EXERCISE PROMPT → In the copy, include no pictures, but reproduce every record exactly.

ENTRIES SUPPLIED →

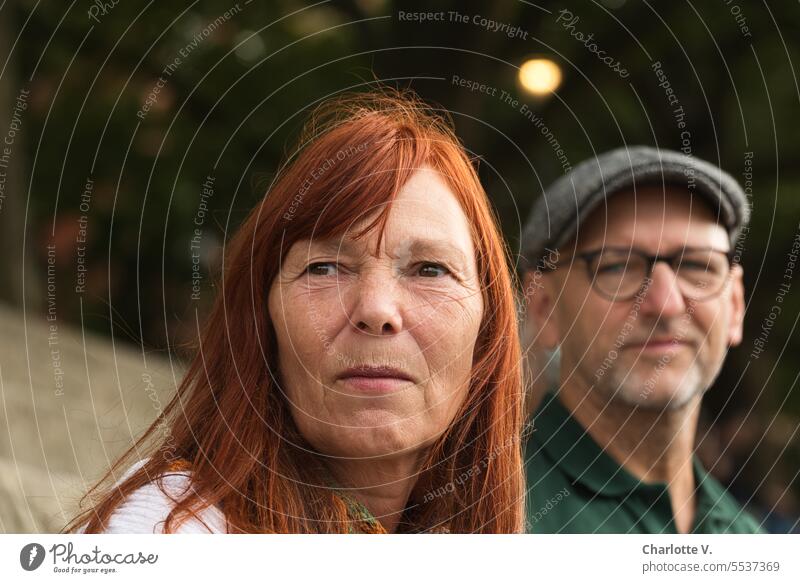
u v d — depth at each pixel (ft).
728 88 15.33
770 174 16.14
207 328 3.38
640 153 5.15
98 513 3.09
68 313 13.97
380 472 3.26
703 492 5.22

RESULT OF THE EXERCISE →
u v d — depth at each pixel (ft).
728 88 15.33
770 174 16.14
207 328 3.38
640 153 5.15
98 513 3.09
68 313 13.97
380 472 3.26
703 492 5.22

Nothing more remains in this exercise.